演習の指示:
下のコスプレに関するインタビューの文書から、「――」で始まる聞き手の発言をすべて、出てくる順に抜き出しなさい。

文書:

自分を素材にして他者になりきるのが楽しい

――コスプレの苦労や楽しいところを教えて下さい。

中野 コスプレにはコスプレ以外では代用できない楽しさがあります。僕は自分のことがあんまり好きじゃないんですけど、自分を素材にして、他の人になれるというのが楽しい。

――自分を素材にする……!

中野 例えば絵を描くとか、人形を作るとかの他の創作って自分じゃないものが素材になるけど、コスプレは自分を素材にして、一回自分の外見とか肉体とかを客観的に見て、自己と自我を分けるみたいな作業が発生する。その感覚って他の趣味にはないのですごく楽しいんです。

――自己と自我を分ける。中野さんは完全に自分を「コスプレの素材」に見ているんですね。

提示された項目:
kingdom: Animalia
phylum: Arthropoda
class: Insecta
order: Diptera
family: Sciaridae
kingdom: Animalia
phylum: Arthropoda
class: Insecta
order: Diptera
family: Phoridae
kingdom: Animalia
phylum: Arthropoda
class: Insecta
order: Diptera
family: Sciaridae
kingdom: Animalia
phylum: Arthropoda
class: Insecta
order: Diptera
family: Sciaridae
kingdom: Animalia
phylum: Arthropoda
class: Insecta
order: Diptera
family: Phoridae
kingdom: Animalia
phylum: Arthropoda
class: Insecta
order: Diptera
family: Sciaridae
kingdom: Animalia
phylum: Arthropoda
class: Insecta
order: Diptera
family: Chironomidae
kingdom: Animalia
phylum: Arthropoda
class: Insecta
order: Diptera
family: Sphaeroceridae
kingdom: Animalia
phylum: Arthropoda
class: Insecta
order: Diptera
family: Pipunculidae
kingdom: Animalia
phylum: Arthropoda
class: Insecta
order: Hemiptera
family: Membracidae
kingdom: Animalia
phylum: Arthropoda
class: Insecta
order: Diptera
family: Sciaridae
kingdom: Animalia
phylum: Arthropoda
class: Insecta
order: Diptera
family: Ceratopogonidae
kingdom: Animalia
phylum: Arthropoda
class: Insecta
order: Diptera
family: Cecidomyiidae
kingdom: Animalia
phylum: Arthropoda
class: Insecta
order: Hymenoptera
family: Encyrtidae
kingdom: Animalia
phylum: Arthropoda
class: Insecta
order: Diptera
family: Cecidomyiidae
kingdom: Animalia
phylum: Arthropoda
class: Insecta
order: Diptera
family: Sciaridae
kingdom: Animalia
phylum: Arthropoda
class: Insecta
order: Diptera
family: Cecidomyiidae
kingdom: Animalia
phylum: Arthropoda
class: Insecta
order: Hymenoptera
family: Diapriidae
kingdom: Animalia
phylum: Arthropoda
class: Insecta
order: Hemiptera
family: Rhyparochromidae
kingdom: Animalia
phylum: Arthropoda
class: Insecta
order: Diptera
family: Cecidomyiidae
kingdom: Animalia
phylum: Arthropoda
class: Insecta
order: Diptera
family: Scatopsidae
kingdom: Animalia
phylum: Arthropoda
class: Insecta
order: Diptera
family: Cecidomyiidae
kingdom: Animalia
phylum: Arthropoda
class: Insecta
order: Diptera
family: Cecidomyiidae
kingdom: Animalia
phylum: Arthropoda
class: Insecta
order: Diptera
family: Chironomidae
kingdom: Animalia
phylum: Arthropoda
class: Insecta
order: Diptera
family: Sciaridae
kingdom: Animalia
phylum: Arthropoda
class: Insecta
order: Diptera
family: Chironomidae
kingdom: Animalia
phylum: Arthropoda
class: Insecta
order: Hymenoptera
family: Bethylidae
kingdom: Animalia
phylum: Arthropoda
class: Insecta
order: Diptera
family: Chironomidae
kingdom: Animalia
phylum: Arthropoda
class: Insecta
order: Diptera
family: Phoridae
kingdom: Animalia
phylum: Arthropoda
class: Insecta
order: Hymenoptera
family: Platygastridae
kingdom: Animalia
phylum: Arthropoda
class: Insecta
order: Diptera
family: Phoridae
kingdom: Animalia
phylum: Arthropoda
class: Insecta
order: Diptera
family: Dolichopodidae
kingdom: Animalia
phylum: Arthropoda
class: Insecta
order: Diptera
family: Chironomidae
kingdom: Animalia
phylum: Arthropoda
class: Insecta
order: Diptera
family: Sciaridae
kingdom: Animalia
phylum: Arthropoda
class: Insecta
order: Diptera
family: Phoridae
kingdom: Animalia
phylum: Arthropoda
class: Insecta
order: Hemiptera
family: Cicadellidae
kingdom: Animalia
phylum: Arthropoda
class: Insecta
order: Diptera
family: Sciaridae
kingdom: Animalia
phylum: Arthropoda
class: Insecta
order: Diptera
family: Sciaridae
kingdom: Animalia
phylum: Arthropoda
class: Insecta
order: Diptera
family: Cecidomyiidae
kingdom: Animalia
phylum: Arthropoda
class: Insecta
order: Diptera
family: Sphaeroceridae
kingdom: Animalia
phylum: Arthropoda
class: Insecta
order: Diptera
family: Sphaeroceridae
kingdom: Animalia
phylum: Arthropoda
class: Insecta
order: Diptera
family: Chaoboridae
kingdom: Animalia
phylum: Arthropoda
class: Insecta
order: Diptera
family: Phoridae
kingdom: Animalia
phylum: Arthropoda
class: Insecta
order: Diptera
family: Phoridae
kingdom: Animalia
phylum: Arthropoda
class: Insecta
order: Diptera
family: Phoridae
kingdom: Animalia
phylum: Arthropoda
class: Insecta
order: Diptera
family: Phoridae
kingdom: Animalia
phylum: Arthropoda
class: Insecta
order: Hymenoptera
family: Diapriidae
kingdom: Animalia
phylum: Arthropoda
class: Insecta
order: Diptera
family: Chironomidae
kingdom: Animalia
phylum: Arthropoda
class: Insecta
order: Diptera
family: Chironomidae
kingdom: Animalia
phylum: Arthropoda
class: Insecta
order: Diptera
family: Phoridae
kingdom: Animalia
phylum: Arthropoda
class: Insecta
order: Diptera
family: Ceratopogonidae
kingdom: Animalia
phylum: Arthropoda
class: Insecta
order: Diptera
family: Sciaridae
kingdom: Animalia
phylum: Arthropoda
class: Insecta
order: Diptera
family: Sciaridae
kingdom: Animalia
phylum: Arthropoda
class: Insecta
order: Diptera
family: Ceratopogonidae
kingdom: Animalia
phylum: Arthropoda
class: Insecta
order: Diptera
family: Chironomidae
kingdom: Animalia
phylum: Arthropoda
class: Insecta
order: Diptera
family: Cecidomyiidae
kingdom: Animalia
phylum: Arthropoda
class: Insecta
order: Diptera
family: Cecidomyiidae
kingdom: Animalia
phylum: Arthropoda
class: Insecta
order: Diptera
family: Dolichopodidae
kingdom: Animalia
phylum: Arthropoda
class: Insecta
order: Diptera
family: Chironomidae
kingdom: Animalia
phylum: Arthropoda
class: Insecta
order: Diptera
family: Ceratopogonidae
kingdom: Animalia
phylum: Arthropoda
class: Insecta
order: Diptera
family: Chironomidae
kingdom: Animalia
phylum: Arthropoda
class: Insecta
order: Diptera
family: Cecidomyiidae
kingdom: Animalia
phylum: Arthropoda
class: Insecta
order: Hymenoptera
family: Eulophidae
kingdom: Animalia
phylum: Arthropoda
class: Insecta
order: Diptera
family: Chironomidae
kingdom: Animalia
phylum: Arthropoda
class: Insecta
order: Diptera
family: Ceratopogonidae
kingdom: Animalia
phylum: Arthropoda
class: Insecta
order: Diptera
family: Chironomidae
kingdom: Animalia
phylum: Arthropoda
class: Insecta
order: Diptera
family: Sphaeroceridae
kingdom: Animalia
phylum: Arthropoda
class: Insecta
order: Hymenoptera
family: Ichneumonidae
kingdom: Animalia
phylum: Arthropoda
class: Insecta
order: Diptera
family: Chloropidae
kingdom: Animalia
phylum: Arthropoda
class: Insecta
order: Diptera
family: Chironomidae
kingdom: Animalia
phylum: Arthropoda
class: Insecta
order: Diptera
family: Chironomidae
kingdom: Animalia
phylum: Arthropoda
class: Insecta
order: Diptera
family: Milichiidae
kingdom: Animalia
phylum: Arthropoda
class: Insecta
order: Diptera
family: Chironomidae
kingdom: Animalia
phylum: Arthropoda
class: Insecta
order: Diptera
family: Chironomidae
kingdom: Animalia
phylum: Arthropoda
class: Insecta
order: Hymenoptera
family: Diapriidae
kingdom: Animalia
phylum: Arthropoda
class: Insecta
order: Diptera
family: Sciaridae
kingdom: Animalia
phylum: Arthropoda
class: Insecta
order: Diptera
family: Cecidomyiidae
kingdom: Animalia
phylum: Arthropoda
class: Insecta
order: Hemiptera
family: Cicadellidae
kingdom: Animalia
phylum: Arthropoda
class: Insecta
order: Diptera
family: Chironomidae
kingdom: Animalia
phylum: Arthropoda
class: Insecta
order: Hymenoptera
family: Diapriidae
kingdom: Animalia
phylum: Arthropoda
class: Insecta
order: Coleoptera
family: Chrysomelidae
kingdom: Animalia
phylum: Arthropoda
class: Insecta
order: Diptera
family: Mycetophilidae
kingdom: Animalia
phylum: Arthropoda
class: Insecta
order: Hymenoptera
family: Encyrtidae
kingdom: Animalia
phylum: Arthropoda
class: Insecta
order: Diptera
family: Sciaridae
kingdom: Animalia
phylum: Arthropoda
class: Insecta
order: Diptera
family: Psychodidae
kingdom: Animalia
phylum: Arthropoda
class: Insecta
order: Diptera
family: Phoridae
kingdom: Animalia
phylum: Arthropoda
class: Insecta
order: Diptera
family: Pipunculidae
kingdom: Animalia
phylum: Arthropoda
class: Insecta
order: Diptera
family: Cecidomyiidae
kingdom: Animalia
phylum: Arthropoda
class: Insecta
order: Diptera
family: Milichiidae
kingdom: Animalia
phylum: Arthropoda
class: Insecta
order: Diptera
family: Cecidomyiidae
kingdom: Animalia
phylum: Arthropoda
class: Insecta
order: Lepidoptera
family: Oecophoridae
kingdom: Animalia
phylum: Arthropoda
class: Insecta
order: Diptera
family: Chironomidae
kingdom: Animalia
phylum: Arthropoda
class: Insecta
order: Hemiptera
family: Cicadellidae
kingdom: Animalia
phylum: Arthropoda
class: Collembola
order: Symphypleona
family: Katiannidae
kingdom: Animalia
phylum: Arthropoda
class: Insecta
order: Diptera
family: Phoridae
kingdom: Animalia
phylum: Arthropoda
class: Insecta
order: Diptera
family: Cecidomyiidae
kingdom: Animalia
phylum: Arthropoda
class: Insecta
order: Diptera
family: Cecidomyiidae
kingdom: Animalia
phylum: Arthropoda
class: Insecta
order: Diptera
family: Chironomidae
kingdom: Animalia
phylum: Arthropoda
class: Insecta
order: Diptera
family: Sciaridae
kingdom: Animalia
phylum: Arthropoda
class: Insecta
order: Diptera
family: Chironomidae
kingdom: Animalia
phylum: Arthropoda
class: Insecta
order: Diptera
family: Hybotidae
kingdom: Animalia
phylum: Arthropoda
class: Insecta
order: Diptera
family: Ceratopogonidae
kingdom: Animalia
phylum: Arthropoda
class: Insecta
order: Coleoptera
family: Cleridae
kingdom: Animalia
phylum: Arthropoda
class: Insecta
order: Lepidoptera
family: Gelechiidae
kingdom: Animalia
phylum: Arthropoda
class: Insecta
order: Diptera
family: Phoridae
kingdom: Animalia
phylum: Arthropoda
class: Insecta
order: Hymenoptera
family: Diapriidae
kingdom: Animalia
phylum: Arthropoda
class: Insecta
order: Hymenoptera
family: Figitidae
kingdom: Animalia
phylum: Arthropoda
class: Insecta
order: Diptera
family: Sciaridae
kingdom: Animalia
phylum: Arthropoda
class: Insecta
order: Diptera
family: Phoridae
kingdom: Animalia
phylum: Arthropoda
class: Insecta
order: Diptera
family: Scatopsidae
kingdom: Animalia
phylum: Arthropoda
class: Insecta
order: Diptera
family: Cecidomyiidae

以下の出力:
1. コスプレの苦労や楽しいところを教えて下さい。
2. 自分を素材にする……!
3. 自己と自我を分ける。中野さんは完全に自分を「コスプレの素材」に見ているんですね。